A DataSet consists of a descriptor file which contains layout and control information and then just points to the <n> sequential files, as you have correctly pointed out. I like the analogy of "bundled sequential files".

ameyvaidya · Post by **ameyvaidya** » Thu Mar 09, 2006 11:12 pm

From the Parallel Job Developers Guide:

What is a file set? DataStage can generate and name exported files,
write them to their destination, and list the files it has generated in a
file whose extension is, by convention, .fs. The data files and the file
that lists them are called a file set. This capability is useful because
some operating systems impose a 2 GB limit on the size of a file and
you need to distribute files among nodes to prevent overruns.

What is a data set? DataStage parallel extender jobs use data sets to
manage data within a job. You can think of each link in a job as
carrying a data set. The Data Set stage allows you to store data being
operated on in a persistent form, which can then be used by other
DataStage jobs.

From what additional info I gather, Filesets are Partitioned ASCII Sequential files. While DataSets are Partitioned Binary(DataStage internal Format??) files.

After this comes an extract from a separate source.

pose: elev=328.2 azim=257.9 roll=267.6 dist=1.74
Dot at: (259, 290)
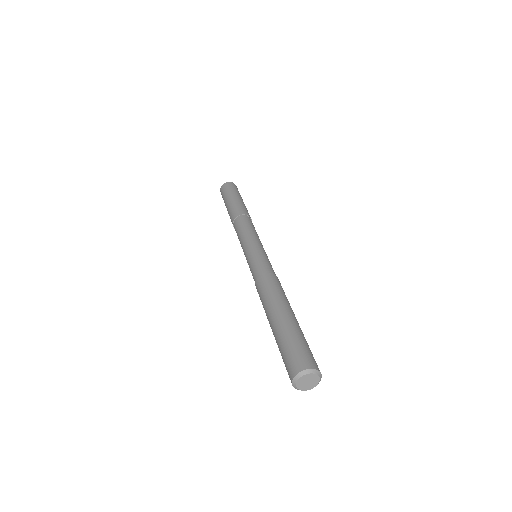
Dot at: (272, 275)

vmcburney · Post by **vmcburney** » Fri Mar 10, 2006 12:03 am

If you are looking to stage your data to disk then in order of efficiency you have datasets, filesets and sequential files.
- Datasets are fastest to save and read as they are written in the native internal format of a parallel job and retain indexing and partitioning.
- Filesets have an overhead of being converted to ASCII readable text however they also have some partitioning benefits. This is a good method if you need to stage, archive and reuse these files in a readable format.
- Sequential files are the least efficient method as data needs to be repartitioned and written sequential and then partitioned when they are processed downstream.

Lookup filesets are saved in the format of a lookup table file and are the most efficient at being loaded and used by a lookup stage. So they are an option for staging reference data.

tostay2003 · Post by **tostay2003** » Fri Mar 10, 2006 8:19 am

Thanks a lot for the reply

kumar_s · Post by **kumar_s** » Sat Mar 11, 2006 12:59 am

And dataset and fileset can be use only by datastage. For outer worls sequential file will be the only choice.
Untill now i dont find a vivid use of fileset. Since any any further use, we should rely on datastage. Dataset can be opted for the same purpose which is more effecient.

ray.wurlod · Post by **ray.wurlod** » Sat Mar 11, 2006 6:29 am

That's not quite true. The File Set control file gives the location of the data files, and these are quite readable by humans and outside processes. The point is, however, that the File Set is partitioned, so that some of the data (rows) are on each processing node. That may inconvenience outside applications, but one could script around the inconvenience, particularly on SMP architecture.

vmcburney · Post by **vmcburney** » Sat Mar 11, 2006 6:39 pm

Which is why filesets are so good for archiving, they are relatively fast to write and if you collect them from each node you have a readable set of data.

MTA · Post by **MTA** » Sat Mar 11, 2006 11:20 pm

FYI: From development guide:
DataStage doesn't know how large your data is, so cannot make an informed choice whether to combine data using a join stage or a lookup stage. Here's how to decide which to use: There are two data sets being combined. One is the primary or driving dataset, sometimes called the left of the join. The other data set(s) are the reference datasets, or the right of the join.
In all cases we are concerned with the size of the reference datasets. If these take up a large amount of memory relative to the physical RAM memory size of the computer you are running on, then a lookup stage may thrash because the reference datasets may not fit in RAM along with everything else that has to be in RAM. This results in very slow
performance since each lookup operation can, and typically does,
cause a page fault and an I/O operation. So, if the reference datasets are big enough to cause trouble, use a join. A join does a high-speed sort on the driving and reference datasets. This can involve I/O if the data is big enough, but the I/O is all highly optimized and sequential. Once the sort is over the join Processing is very fast and never involves paging or other I/O.